De hecho, realicé algunas preguntas nuevas al recibir respuestas distintas. Algunas de éstas, muy importantes, ya que el padre de la menor se refirió a una conversación con el investigado en la que éste negó haber abusado de la hija de su interlocutor pero sí reconoció haber tocado a otra joven de quince años.

UNA ORGANIZACIÓN DE TRABAJO CUESTIONABLE

Dicho acto procesal transcurrió con las conversaciones de fondo de las dos funcionarias que trabajaban en sus mesas, las llamadas de teléfono y las visitas de profesionales y justiciables.

Desde luego, no era éste el mejor entorno para preservar la intimidad de unos relatos que afectaban a una víctima de delitos contra la libertad sexual y que eran contados por sus propios progenitores.

Como es habitual, este letrado estaba de pie interrogando, mientras que los testigos y el funcionario estaban sentados.

Algo que no me supuso mucho inconveniente pues no necesitaba guión para interrogar aunque sí recordaba otras ocasiones con interrogatorios más largos y complejos en los que hubiese agradecido tener una mesa sobre la que hubiese apoyado mi libreta o mi ordenador para tener ahí una referencia, además de poder realizar las correspondientes anotaciones sobre las respuestas dadas o escribir otras posibles preguntas.

Con la copia de las actas de las declaraciones testificales en las que se indicaba “Ante Su Señoría y con la presencia del Señor-a Letrado-a de la Administración de Justicia…”, salí de la oficina judicial dando las gracias al amable funcionario y a las otras dos servidoras que trabajaban a su lado.

Al salir del edificio judicial, me dijo la becaria que me había acompañado al acto que eso no era lo que había estudiado en la asignatura de derecho procesal ni en el temario de las oposiciones para jueces y fiscales que había preparado durante unos meses; también, que le había sorprendido mucho la actitud del juez poniendo en duda la práctica de unas diligencias que él mismo había acordado, así como su “huida” del lugar sin decir ni adiós.

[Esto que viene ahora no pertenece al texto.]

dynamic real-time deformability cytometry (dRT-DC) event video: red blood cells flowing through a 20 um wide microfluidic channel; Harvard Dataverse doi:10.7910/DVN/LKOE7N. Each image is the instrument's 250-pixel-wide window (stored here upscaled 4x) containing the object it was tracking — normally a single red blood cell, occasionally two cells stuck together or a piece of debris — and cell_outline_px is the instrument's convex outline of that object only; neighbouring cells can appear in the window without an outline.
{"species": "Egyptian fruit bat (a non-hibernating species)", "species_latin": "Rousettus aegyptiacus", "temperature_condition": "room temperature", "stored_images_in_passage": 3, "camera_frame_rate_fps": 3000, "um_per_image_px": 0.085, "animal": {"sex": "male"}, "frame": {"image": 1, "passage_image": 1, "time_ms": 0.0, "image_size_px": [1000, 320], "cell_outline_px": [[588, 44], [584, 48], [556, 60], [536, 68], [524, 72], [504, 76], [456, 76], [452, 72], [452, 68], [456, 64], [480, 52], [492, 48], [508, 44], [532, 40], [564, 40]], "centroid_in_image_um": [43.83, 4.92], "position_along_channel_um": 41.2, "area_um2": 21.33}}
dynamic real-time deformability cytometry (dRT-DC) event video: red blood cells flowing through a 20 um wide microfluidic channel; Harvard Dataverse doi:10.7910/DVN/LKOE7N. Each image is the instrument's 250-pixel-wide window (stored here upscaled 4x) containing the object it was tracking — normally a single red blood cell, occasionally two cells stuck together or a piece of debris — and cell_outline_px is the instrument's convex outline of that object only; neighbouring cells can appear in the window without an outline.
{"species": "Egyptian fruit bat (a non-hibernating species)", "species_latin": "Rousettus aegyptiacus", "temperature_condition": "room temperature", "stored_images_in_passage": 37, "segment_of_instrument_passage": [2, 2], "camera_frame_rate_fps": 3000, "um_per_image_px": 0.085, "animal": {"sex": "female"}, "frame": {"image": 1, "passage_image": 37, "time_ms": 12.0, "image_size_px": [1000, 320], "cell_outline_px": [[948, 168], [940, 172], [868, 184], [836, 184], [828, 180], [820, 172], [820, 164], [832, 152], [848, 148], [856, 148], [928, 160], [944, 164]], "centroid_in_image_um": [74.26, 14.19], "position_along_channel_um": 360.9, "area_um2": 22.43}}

Podría haber hecho constar mi protesta por la irregularidad procesal relatada, indicar primero al funcionario y después al juez que esa diligencia judicial no podía practicarse de ese modo, advirtiendo de la nulidad de la misma.

Pero no lo hice.

Si ese juez tan veterano prefería delegar su trabajo de ese modo después de tantos años y eso era conocido por la secretaria judicial, los jueces, abogados, fiscales, el juez decano, ¿por qué habría yo de corregirle?

Ya lo había hecho alguna vez en otras sedes judiciales y solo había servido para enojar al juez.

En nada perjudicaba a mis clientes pero ciertamente yo estaba siendo cooperador necesario de esa corruptela.

Seguí andando por la avenida peatonal camino del hotel donde iba a desayunar y me acordé de un abogado amigo cuyo bufete estaba casi enfrente del hotel, lo llamé por si podía acompañarme pero me dijo que sus ocupaciones no se lo permitían en ese momento.

No obstante lo cual, tras relatarle mi reciente experiencia, él como antiguo oficial de justicia y buen conocedor de ese tribunal me contó que ese magistrado tiene su juzgado tan bien organizado que mucho antes del horario habitual cierran todas las puertas de entrada a cal y canto, no recibiendo a nadie más.

¿Y quién soy yo para alterar el “normal” funcionamiento de ese órgano judicial?